Statoil reported that its Skrugard discovery provides renewed optimism for the whole Barents Sea region and reaffirms its long-term prospective of the Norwegian Continental Shelf.
Statoil now estimates that the Skrugard discovery in the Barents Sea to contain approximately 250 million boe recoverable resources, with a significant upside potential in the license. The Skrugard well has significantly improved Statoil's understanding of other prospects in the area.
Finding new discoveries and enhancing production from existing fields will be critical for Norway's future. In 2010, the nation recorded the largest decline worldwide in oil production in 2010, according to the BP Statistical Review of World Energy June 2011.

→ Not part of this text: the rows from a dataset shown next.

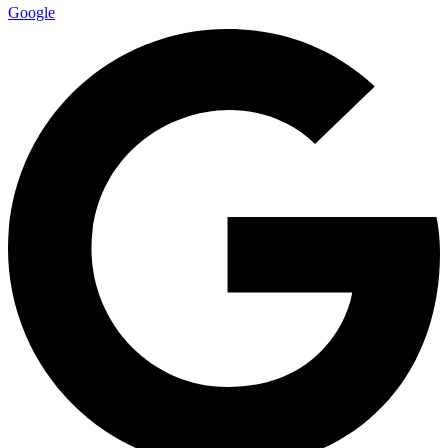
Google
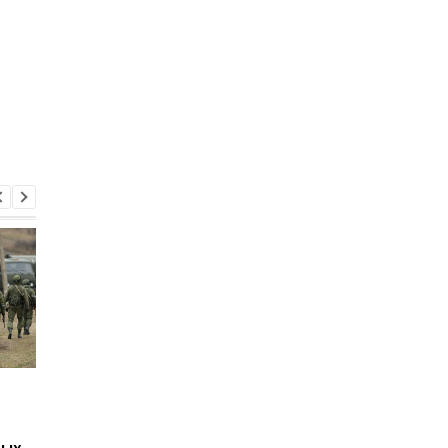
Путин может напасть
Беспилотники
на страну НАТО ещё во
атаковали склад
время войны против
Wildberries в
вых
Украины: разведка США
Екатеринбурге: возн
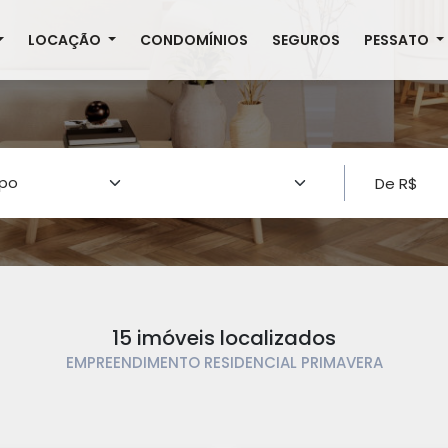
LOCAÇÃO
CONDOMÍNIOS
SEGUROS
PESSATO
15 imóveis localizados
EMPREENDIMENTO RESIDENCIAL PRIMAVERA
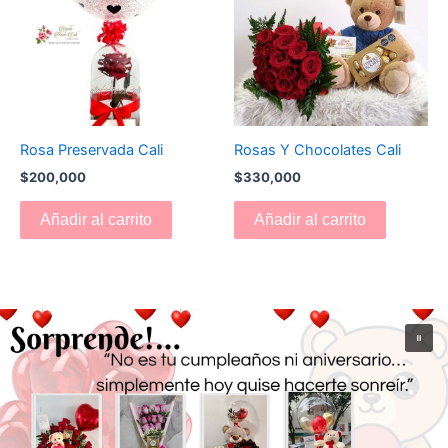
Rosa Preservada Cali
Rosas Y Chocolates Cali
$
200,000
$
330,000
Añadir al carrito
Añadir al carrito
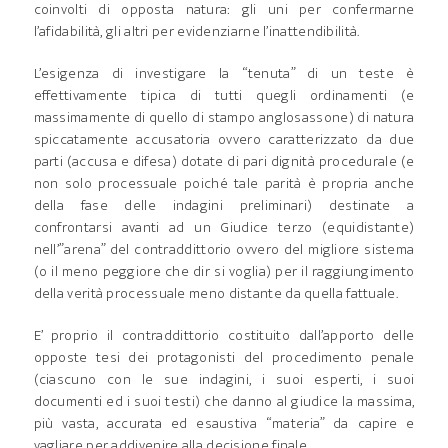
coinvolti di opposta natura: gli uni per confermarne
l’afidabilità, gli altri per evidenziarne l’inattendibilità.
L’esigenza di investigare la “tenuta” di un teste è
effettivamente tipica di tutti quegli ordinamenti (e
massimamente di quello di stampo anglosassone) di natura
spiccatamente accusatoria ovvero caratterizzato da due
parti (accusa e difesa) dotate di pari dignità procedurale (e
non solo processuale poiché tale parità è propria anche
della fase delle indagini preliminari) destinate a
confrontarsi avanti ad un Giudice terzo (equidistante)
nell’”arena” del contraddittorio ovvero del migliore sistema
(o il meno peggiore che dir si voglia) per il raggiungimento
della verità processuale meno distante da quella fattuale.
E’ proprio il contraddittorio costituito dall’apporto delle
opposte tesi dei protagonisti del procedimento penale
(ciascuno con le sue indagini, i suoi esperti, i suoi
documenti ed i suoi testi) che danno al giudice la massima,
più vasta, accurata ed esaustiva “materia” da capire e
vagliare per addivenire alla decisione finale.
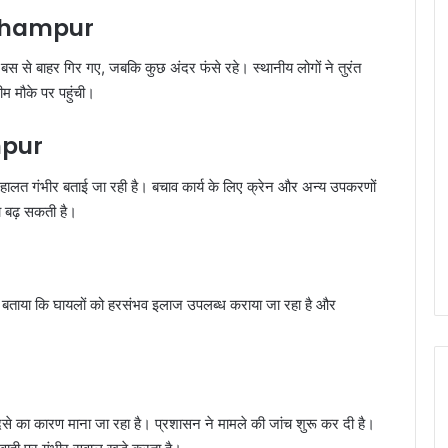
hampur
 से बाहर गिर गए, जबकि कुछ अंदर फंसे रहे। स्थानीय लोगों ने तुरंत
ीम मौके पर पहुंची।
pur
 हालत गंभीर बताई जा रही है। बचाव कार्य के लिए क्रेन और अन्य उपकरणों
ा बढ़ सकती है।
ए बताया कि घायलों को हरसंभव इलाज उपलब्ध कराया जा रहा है और
से का कारण माना जा रहा है। प्रशासन ने मामले की जांच शुरू कर दी है।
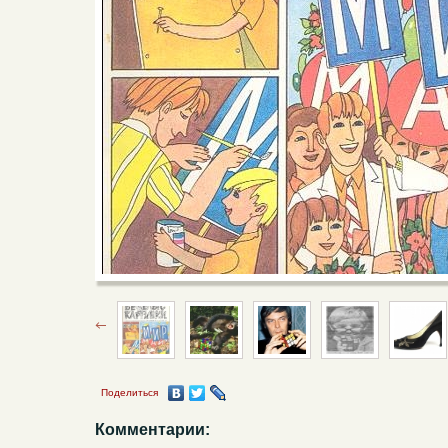
Поделиться
Комментарии:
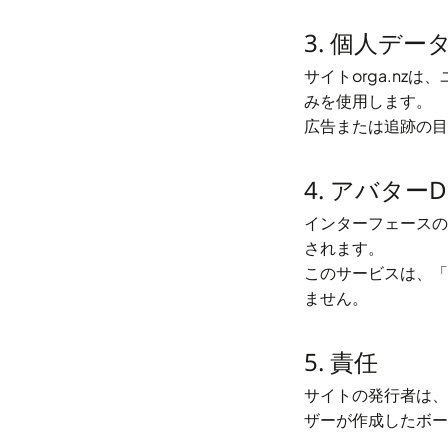
3. 個人データ
サイト
orga.nz
は、
みを使用します。
広告または追跡の目
4. アバターDi
インターフェースの
されます。
このサービスは、「
ません。
5. 責任
サイトの発行者は、
ザーが作成したボー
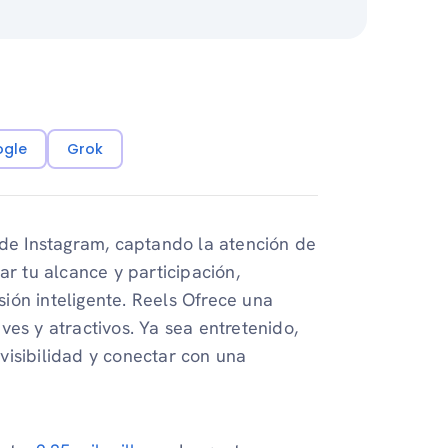
ogle
Grok
 de Instagram, captando la atención de
ar tu alcance y participación,
ión inteligente. Reels Ofrece una
ves y atractivos. Ya sea entretenido,
visibilidad y conectar con una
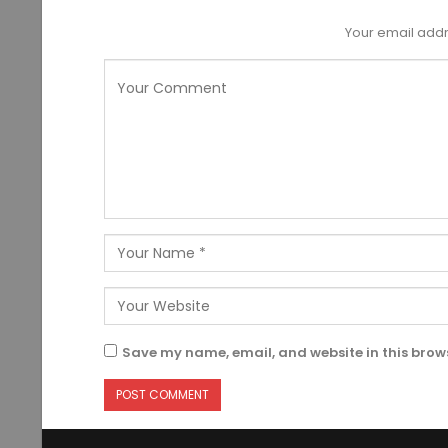
Your email addr
Save my name, email, and website in this brows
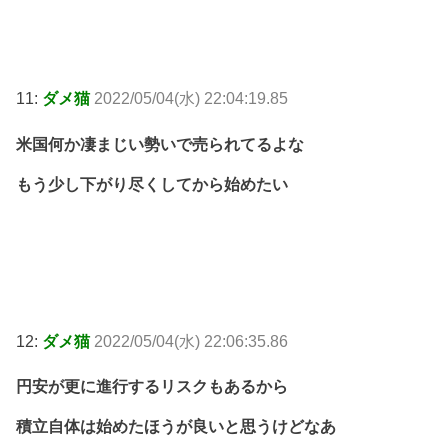
11:
ダメ猫
2022/05/04(水) 22:04:19.85
米国何か凄まじい勢いで売られてるよな
もう少し下がり尽くしてから始めたい
12:
ダメ猫
2022/05/04(水) 22:06:35.86
円安が更に進行するリスクもあるから
積立自体は始めたほうが良いと思うけどなあ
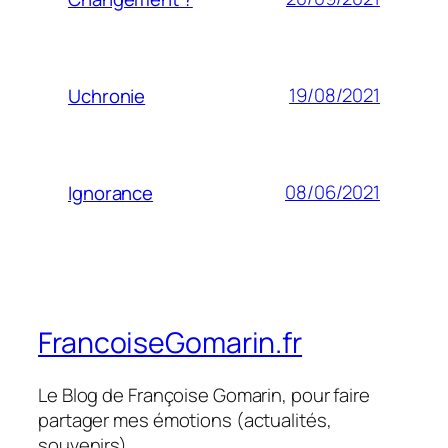
19/08/2021
Uchronie
08/06/2021
Ignorance
FrancoiseGomarin.fr
Le Blog de Françoise Gomarin, pour faire
partager mes émotions (actualités,
souvenirs)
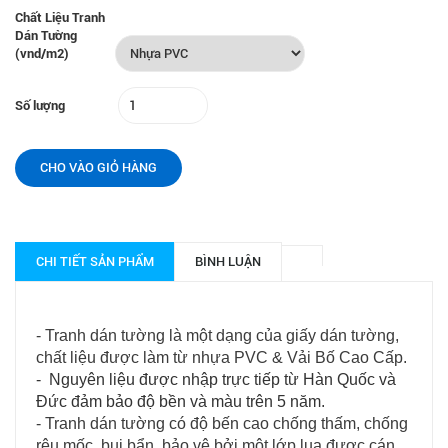
Chất Liệu Tranh
Dán Tường
(vnd/m2)
Số lượng
CHO VÀO GIỎ HÀNG
CHI TIẾT SẢN PHẨM
BÌNH LUẬN
- Tranh dán tường là một dạng của giấy dán tường,
chất liệu được làm từ nhựa PVC & Vải Bố Cao Cấp.
- Nguyên liệu được nhập trực tiếp từ Hàn Quốc và
Đức
đảm bảo độ bền và màu trên 5 năm.
- Tranh dán tường có độ bến cao chống thấm, chống
rêu mốc, bụi bẩn, bảo vệ bởi một lớp lụa được cán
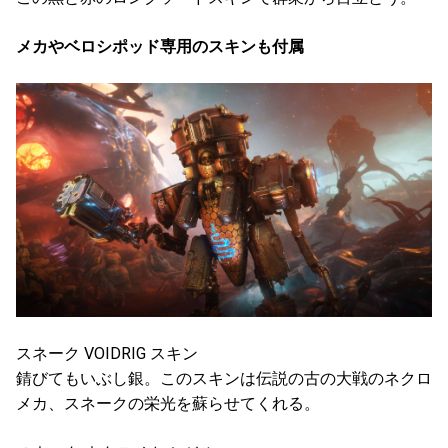
メカやベロシポッド専用のスキンも付属
スネーク VOIDRIG スキン
錆びてもいぶし銀。このスキンは伝説の古の大戦のネクロ
メカ、スネークの栄光を蘇らせてくれる。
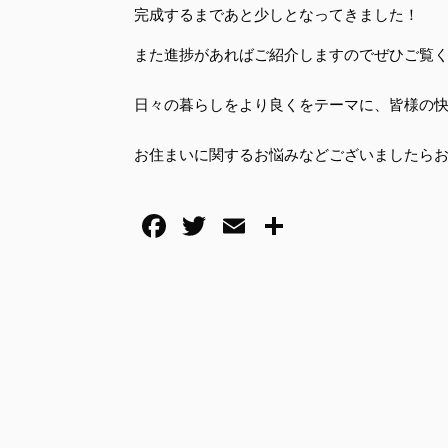
完成するまであと少しとなってきました！
また進捗があればご紹介しますのでぜひご覧く
日々の暮らしをより良くをテーマに、皆様の
お住まいに関するお悩みなどございましたら
F
T
E
共
a
wi
m
有
c
tt
ail
e
er
b
o
o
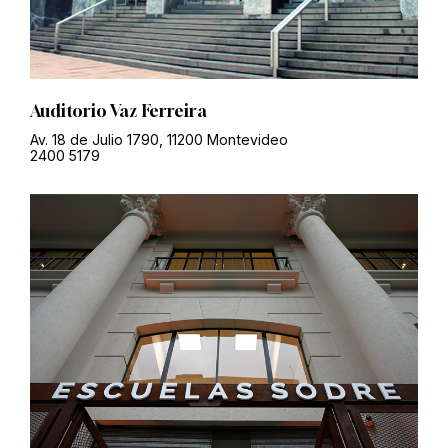
Auditorio Vaz Ferreira
Av. 18 de Julio 1790, 11200 Montevideo
2400 5179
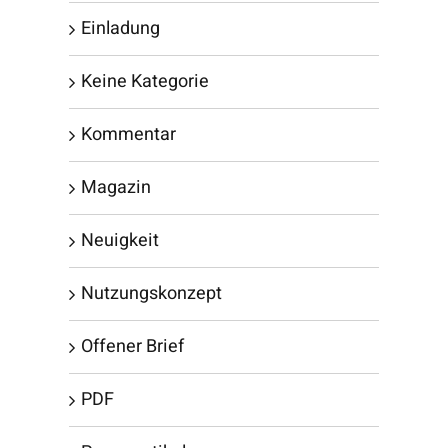
Einladung
Keine Kategorie
Kommentar
Magazin
Neuigkeit
Nutzungskonzept
Offener Brief
PDF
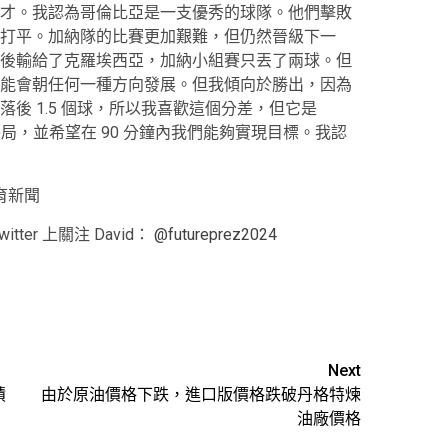
才。我認為哥倫比亞是一支優秀的球隊。他們擊敗
打平。加納隊的比賽更加艱難，但仍然晉級下一
後輸給了克羅埃西亞，加納小組賽只丟了兩球。但
能會朝任何一種方向發展。但我傾向於勝出，因為
落後 1.5 個球，所以我喜歡這個分差，但它是
局，並希望在 90 分鐘內我們能夠實現目標。我認
體育新聞
er 上關注 David：
@futureprez2024
Next
積
由於原油價格下跌，進口版價格跌破丹格特煉
油廠價格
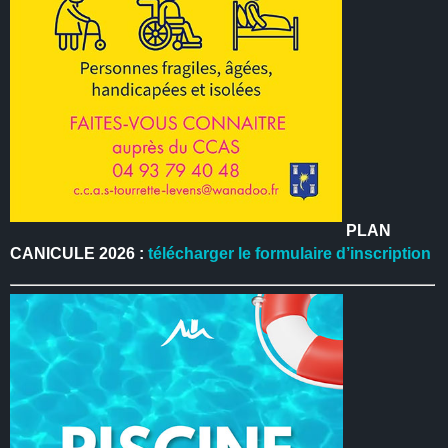
PLAN
CANICULE 2026 :
télécharger le formulaire d’inscription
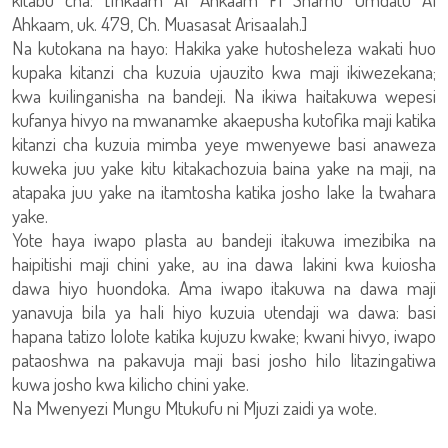
Ahkaam, uk. 479, Ch. Muasasat Arisaalah.]
Na kutokana na hayo: Hakika yake hutosheleza wakati huo
kupaka kitanzi cha kuzuia ujauzito kwa maji ikiwezekana;
kwa kuilinganisha na bandeji. Na ikiwa haitakuwa wepesi
kufanya hivyo na mwanamke akaepusha kutofika maji katika
kitanzi cha kuzuia mimba yeye mwenyewe basi anaweza
kuweka juu yake kitu kitakachozuia baina yake na maji, na
atapaka juu yake na itamtosha katika josho lake la twahara
yake.
Yote haya iwapo plasta au bandeji itakuwa imezibika na
haipitishi maji chini yake, au ina dawa lakini kwa kuiosha
dawa hiyo huondoka. Ama iwapo itakuwa na dawa maji
yanavuja bila ya hali hiyo kuzuia utendaji wa dawa: basi
hapana tatizo lolote katika kujuzu kwake; kwani hivyo, iwapo
pataoshwa na pakavuja maji basi josho hilo litazingatiwa
kuwa josho kwa kilicho chini yake.
Na Mwenyezi Mungu Mtukufu ni Mjuzi zaidi ya wote.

BP reports that Norway had 3.3 million b/d of oil production in 2000; at the end of 2010, the country had 2.1 million b/d. Norway had estimated proved oil reserves of 11.4 thousand million barrels at the end of 2000; at the end of 2010, the country had 6.7 thousand million barrels.
Oil production in non-OPEC countries in 2010 grew by 860,000 b/d, or 1.8 percent, the largest increase since 2002, according to the review. Growth was led by China, which recorded its largest production increase ever, the U.S., and Russia, while continued declines in Norway and the UK partly offset growth elsewhere.